The former head of Israel’s Military Intelligence warned Friday that Iran’s breakout time to a nuclear bomb will be much shorter if there is a return to the Joint Comprehensive Plan of Action, as a result of the progress Tehran made in enriching uranium since former president Donald Trump vacated the agreement in 2018 at Israel’s behest.
Amos Yadlin told Channel 12 Tehran will be just “two months away” from a nuclear bomb under a renewed deal. Yadlin may have actually been referring to the time Iran would need to produce enough weapons-grade plutonium for a nuclear bomb.
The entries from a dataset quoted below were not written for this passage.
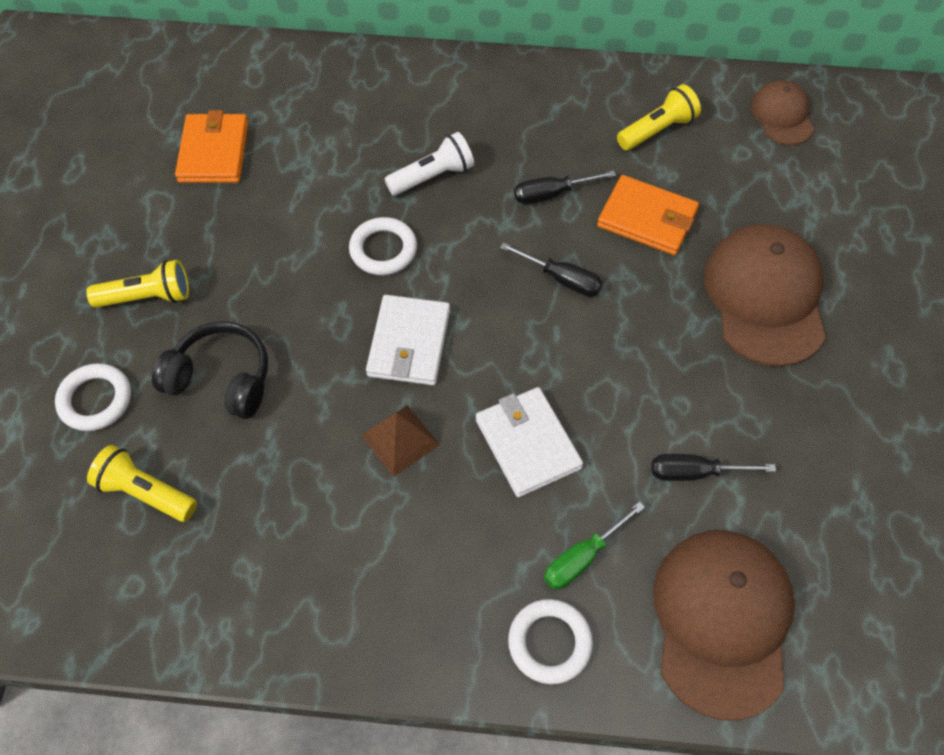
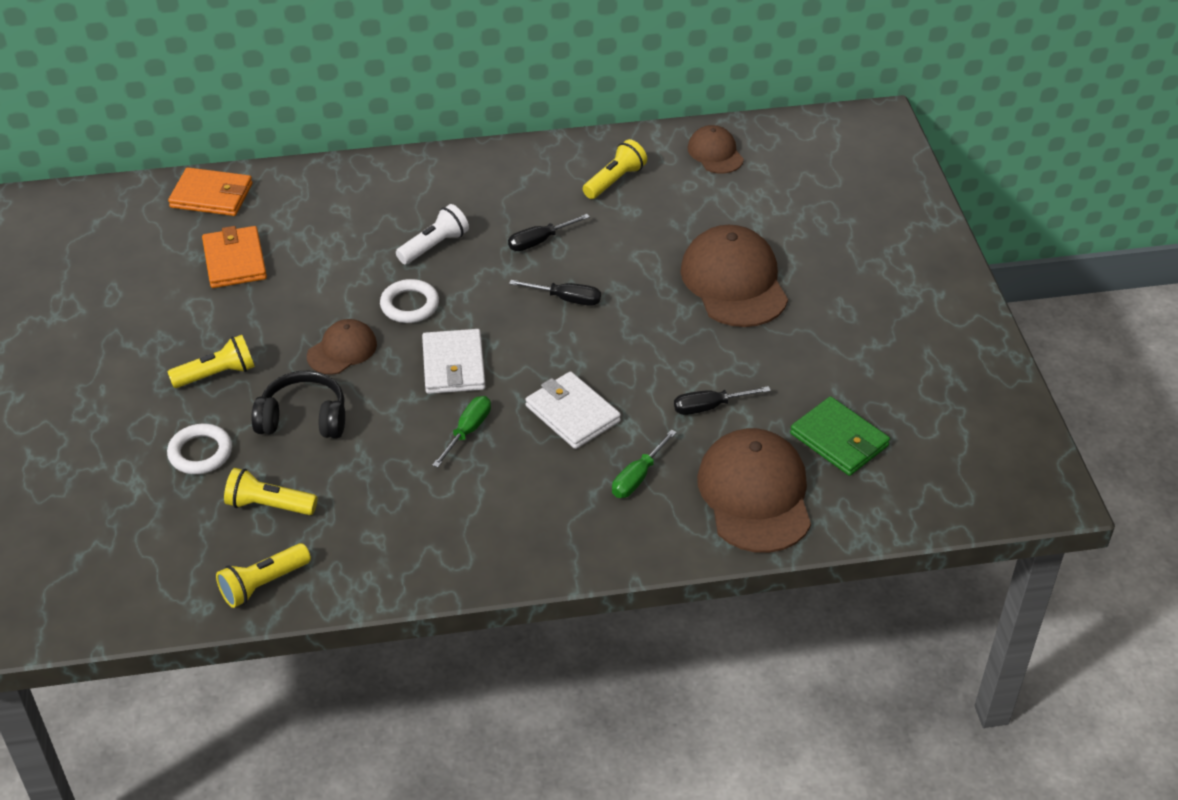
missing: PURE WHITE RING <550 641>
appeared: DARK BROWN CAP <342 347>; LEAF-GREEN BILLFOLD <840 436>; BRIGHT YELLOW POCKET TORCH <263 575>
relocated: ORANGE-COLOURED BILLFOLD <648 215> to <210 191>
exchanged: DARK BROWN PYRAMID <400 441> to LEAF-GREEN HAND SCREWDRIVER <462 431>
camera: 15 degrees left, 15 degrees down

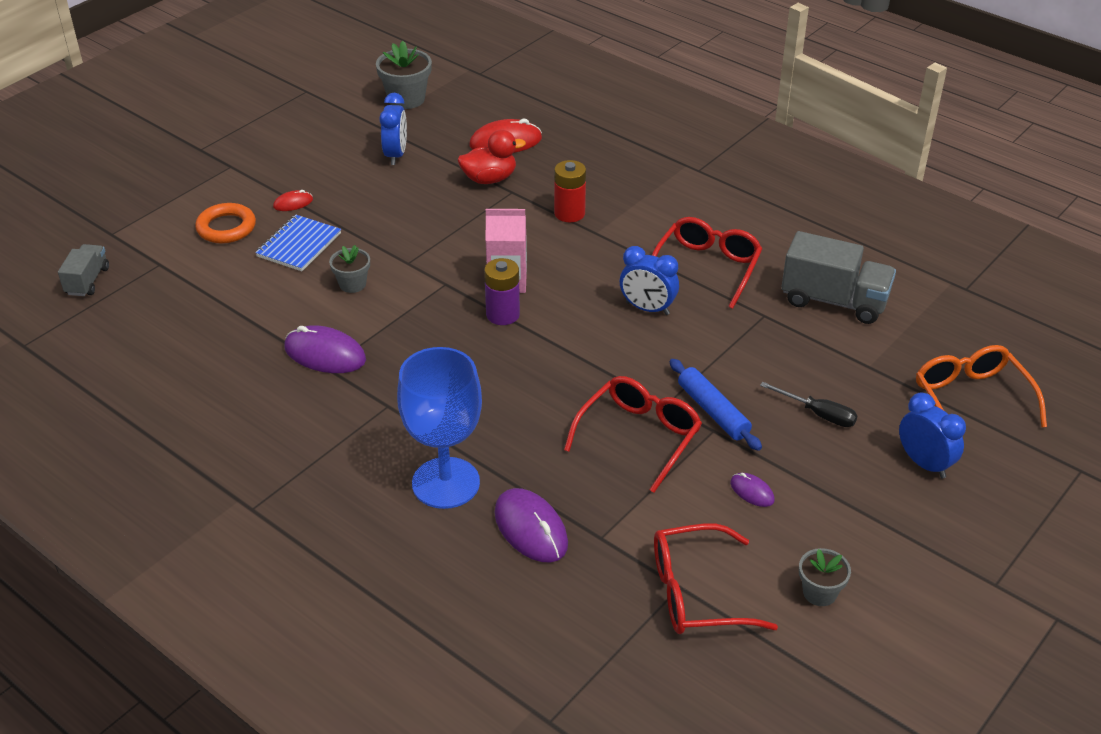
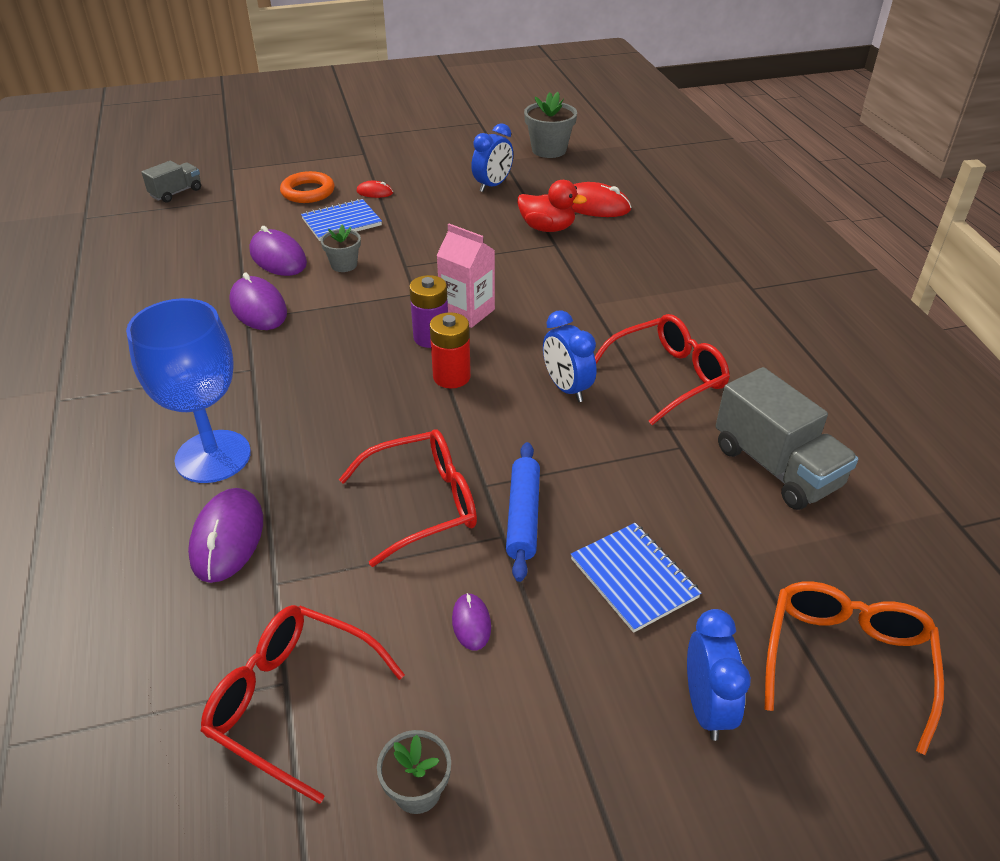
appeared: VIOLET PC MOUSE <278 251>
relocated: CRIMSON BATTERY <570 191> to <450 350>
exchanged: EBONY HAND SCREWDRIVER <809 404> to COBALT NOTEBOOK <636 578>
camera: 35 degrees right, 0 degrees up

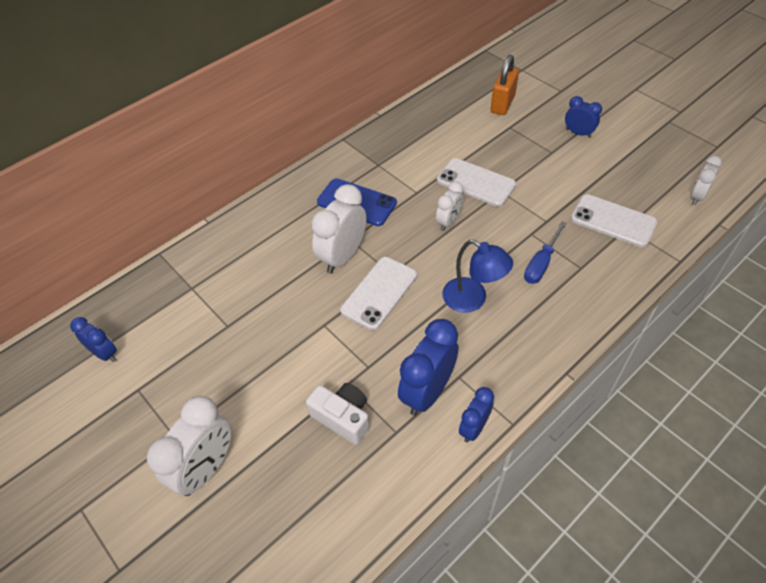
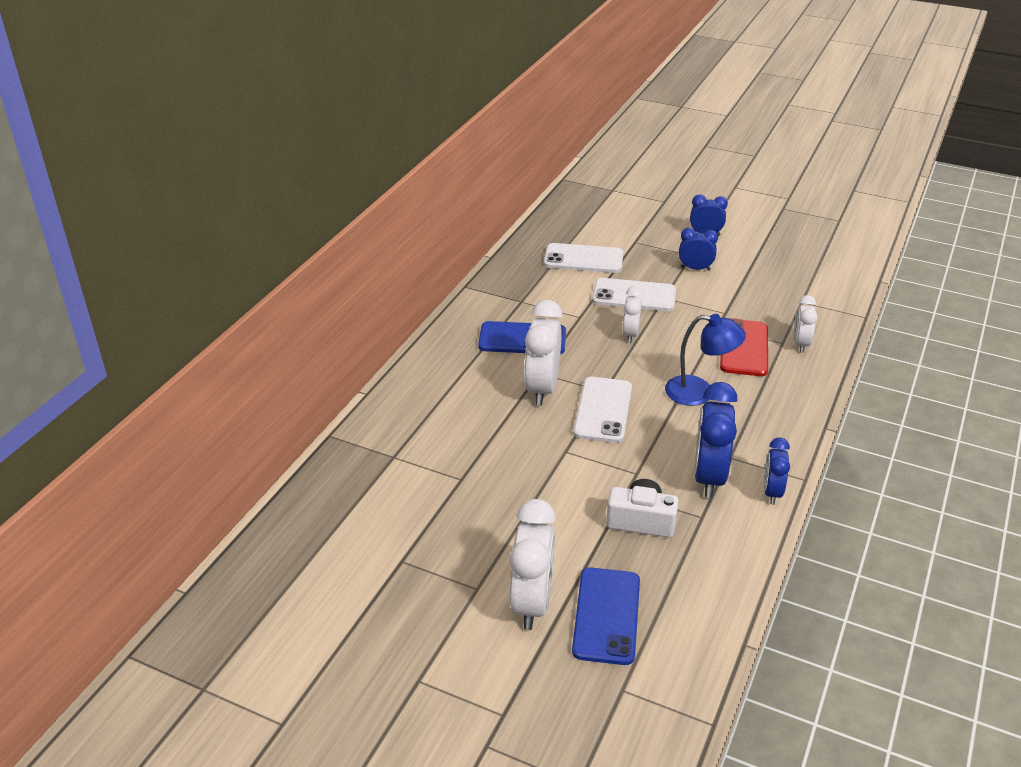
missing: ORANGE-COLOURED LOCK <505 85>
appeared: COBALT SMARTPHONE <606 616>
relocated: PURE WHITE ALARM CLOCK <706 180> to <805 324>; PURE WHITE SMARTPHONE <614 220> to <583 258>; COBALT ALARM CLOCK <93 339> to <698 249>
exchanged: COBALT HAND SCREWDRIVER <545 252> to CRIMSON SMARTPHONE <744 347>
camera: 25 degrees left, 15 degrees down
Experts have estimated that constructing a weapon would take another 18-24 months after enough material is amassed.
Yadlin, a onetime Labor candidate for defense minister, blasted the previous Israeli government headed by Benjamin Netanyahu for encouraging then Trump to withdraw from the JCPOA without planning for how Iran would subsequently respond.
Yadlin — who served as head of the IDF Military Intelligence Unit from 2006 to 2010 and was Israel’s defense attaché in Washington for two years before that — made the comments days before world powers were set to renew talks in Vienna aimed at reviving the JCPOA. The former Air Force general did not sound particularly optimistic.
“What happened in 2018, the Iranians advanced toward a bomb… they continued with their enrichment… to 60%. They have today three tons of enriched uranium, and most dangerously, they developed advanced nuclear centrifuges.”